A
MAIS-VALIA ACABOU, SEU EDGAR
Por
Ana Beatriz Camarinha[1]
Nos
últimos anos, a política brasileira observa um crescimento exponencial de
temáticas identitárias como pautas de debates políticos. Os chamados “coletivos”
se apresentam principalmente através da internet nas redes sociais no campo à
esquerda, atraindo a atenção majoritária dos jovens, no entanto, os mesmos não
se posicionam politicamente além do seu individualismo. Com a ausência de uma
política efetiva – nesse caso, até mesmo uma teoria política aprofundada – os coletivos
apresentam um caráter purista e que beira o pensamento liberal individual. Ou
seja, agem como “coletivos individuais”, em que negros se unem para discutir
sobre negros para negros, mulheres sobre mulheres para mulheres. O ponto em
questão não é a discussão. Como uma mulher, acredito que a pauta sobre muitas
questões que versam intolerância e preconceitos que ainda no século XXI esse
grupo enfrenta é importante. É ainda necessário, por exemplo, nos posicionarmos
em relação ao feminicídio. Ao racismo. Porém, a pauta por si só não impede que
mulheres continuem sendo mortas ou negros sofrendo pelo sistema desigual.
O diálogo “eu x os outros”
transmitidos por muitos dos coletivos não apresentam a real preocupação com
temas da esquerda histórica do século passado, dentre eles: democracia, questão
nacional e luta de classes. A identidade sobrepôs os três assuntos que compõe o
debate e o choque com o sistema em que a mesma está inserida e diz combater. As
apropriações em favor da pauta, logo, se intensificam como uma forma de
“politizar” o movimento. Dessa forma, a Frida se torna uma feminista anos após
sua morte pelo seu desejo por liberdade sendo uma mulher, um deslocamento um
tanto anacrônico. Por sua vez, a parcela ativa como sujeito político da artista
mexicana em prol do Comunismo se desmancha no ar. Mais uma vez, o político se
esvazia para o identitário prevalecer.

Conteúdo transcrito das páginas:
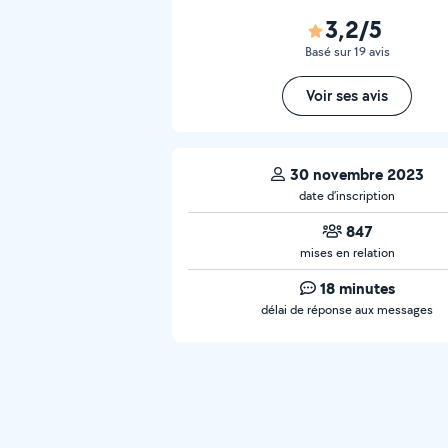
3,2/5
Basé sur 19 avis
Voir ses avis
30 novembre 2023
date d’inscription
847
mises en relation
18 minutes
délai de réponse aux messages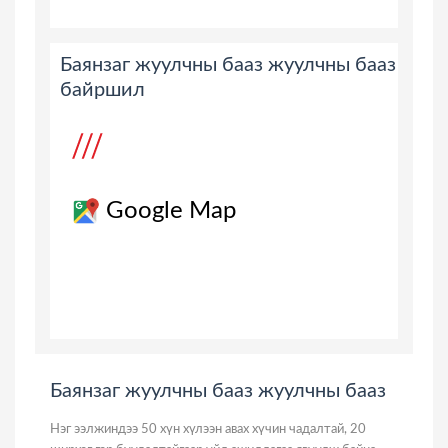
Баянзаг жуулчны бааз жуулчны бааз
байршил
Google Map
Баянзаг жуулчны бааз жуулчны бааз
Нэг ээлжиндээ 50 хүн хүлээн авах хүчин чадалтай, 20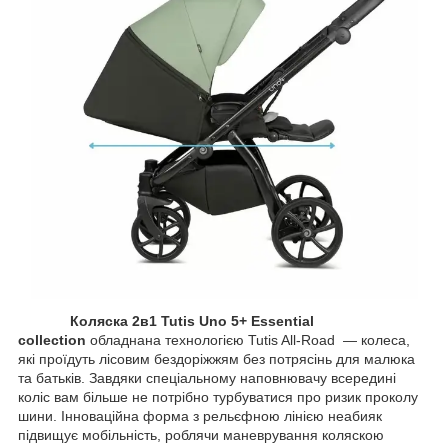
Коляска 2в1 Tutis Uno 5+ Essential
collection
обладнана технологією Tutis All-Road — колеса,
які проїдуть лісовим бездоріжжям без потрясінь для малюка
та батьків. Завдяки спеціальному наповнювачу всередині
коліс вам більше не потрібно турбуватися про ризик проколу
шини. Інноваційна форма з рельєфною лінією неабияк
підвищує мобільність, роблячи маневрування коляскою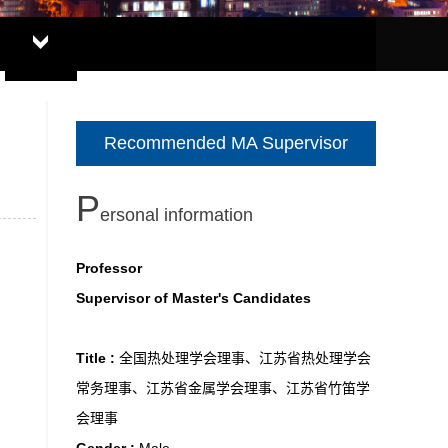
Recommended MA Supervisor
P
ersonal information
Professor
Supervisor of Master's Candidates
Title :
全国热处理学会理事、江苏省热处理学会
常务理事、江苏省金属学会理事、江苏省竹笛学
会理事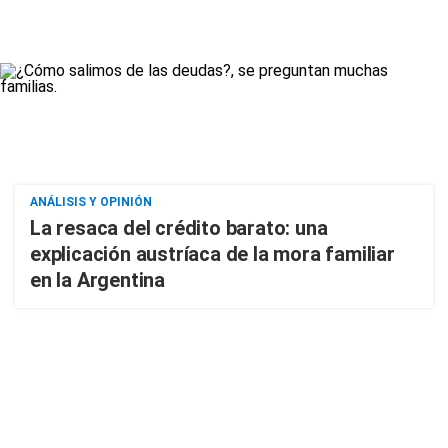
ANÁLISIS Y OPINIÓN
La resaca del crédito barato: una
explicación austríaca de la mora familiar
en la Argentina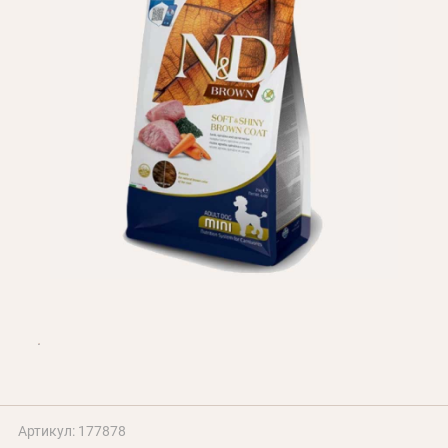
Оплата і доставка
Програма лояльності
Про Нас
Оптовим клієнтам
Контакти
+380 (95) 095-00-05
Артикул: 177878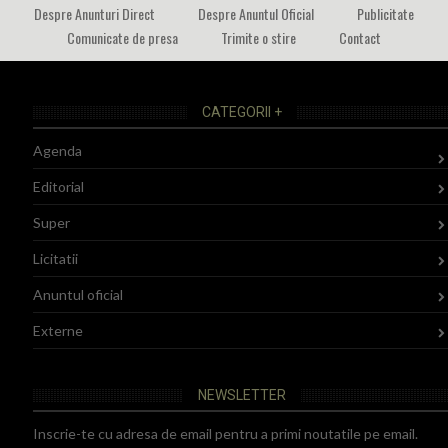
Despre Anunturi Direct
Despre Anuntul Oficial
Publicitate
Comunicate de presa
Trimite o stire
Contact
CATEGORII +
Agenda
Editorial
Super
Licitatii
Anuntul oficial
Externe
NEWSLETTER
Inscrie-te cu adresa de email pentru a primi noutatile pe email.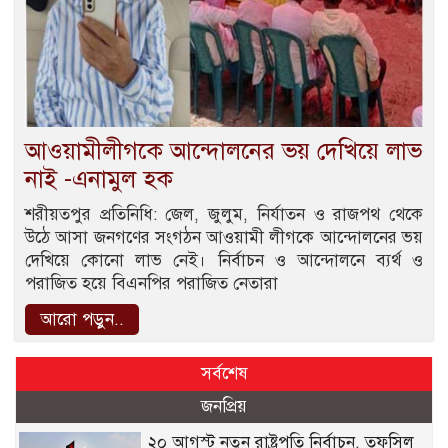
আওয়ামীলীগকে আন্দোলনের ভয় দেখিয়ে লাভ
নাই -এনামুল হক
শরীয়তপুর প্রতিনিধি: জেল, জুলুম, নির্যাতন ও রাজপথ থেকে
উঠে আসা জনগণের সংগঠন আওয়ামী লীগকে আন্দোলনের ভয়
দেখিয়ে কোনো লাভ নেই। নির্বাচন ও আন্দোলনে ব্যর্থ ও
পরাজিত হয়ে বিএনপির পরাজিত নেতারা
আরো পড়ুন..
সর্বশেষ
জনপ্রিয়
২০ আগস্ট নতুন রাষ্ট্রপতি নির্বাচন, তফসিল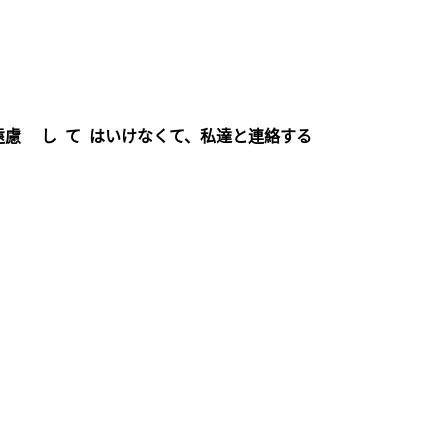
遠慮 し て はいけなくて、私達と連絡する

INSTRUÇÃO A ::
Diga se cada afirmação está de acordo com o texto sobre os coletivos identitários. Responda sim ou não e cite as palavras do texto que decidem. (i) A autora afirma que o problema está na própria discussão das pautas. (ii) Os coletivos se apresentam principalmente pela internet, nas redes sociais. (iii) A atuação política de Frida em favor do Comunismo ganha destaque quando ela é tratada como feminista.
INSTRUÇÃO B ::
Dê a continuação do texto sobre os coletivos identitários a partir da última frase apresentada.
As entradas não têm relação com o texto sobre os coletivos identitários.

RESPOSTA FINAL A ::
(i) Não: "O ponto em questão não é a discussão."
(ii) Sim: "se apresentam principalmente através da internet nas redes sociais"
(iii) Não: "a parcela ativa como sujeito político da artista mexicana em prol do Comunismo se desmancha no ar"

RESPOSTA FINAL B ::
Diante do cenário trágico do Afeganistão, uma das
discussões mais ocorridas nas redes sociais é a opressão das mulheres diante do
uso do hijab. Segundo uma reportagem da BBC, veiculada pelo G1, que entrevistou
a antropóloga e pesquisadora da USP Francirosy Campos, houve, após a tomada de
poder pelo Talibã, um aumento expressivo de preconceito e ataques a mulheres
fiéis do Islã no Brasil pelo mesmo motivo. O uso do hijab se constitui como uma
obrigação alcorânica, existindo o livre arbítrio e podendo ser enxergado de
diversas formas exatamente pela diversidade cultural presente entre os
mulçumanos. Algumas mulheres afegãs o enxergam como um artefato religioso,
parte de costumes, outras como ato político e até instrumento de empoderamento.
Entender a diversidade cultural, mesmo quando através da matéria do costume e
do religioso, deveria ser uma questão a se sobrepor à mera luta vendada contra
o patriarcado. O machismo, nesse caso, não estaria necessariamente no lenço.
Isso me faz lembrar do filme recente da Viúva Negra (2021), dirigido por Cate
Shortland e que trata do protagonismo feminino a partir de uma ótica ocidental.
As personagens controladas fisiologicamente e emocionalmente são “libertas” por
uma mulher vingadora que retorna dos Estados Unidos. Será mesmo que poderíamos
afirmar que as afegãs e mulçumanas se sentem manipuladas pelo uso do hijab como
se fosse algo implantado à força nelas, sem ouvi-las? Será que o hijab é
realmente o ponto mais importante de debate nesse contexto?
Estaríamos
tentando preencher a posição de vingadora ocidental?
Mais uma vez, não desconheço a
importância de pautas que abordem o feminino, LGBTQI+ ou negros, mas o discurso
sem um planejamento, agenda e ação política não gera mudança social efetiva.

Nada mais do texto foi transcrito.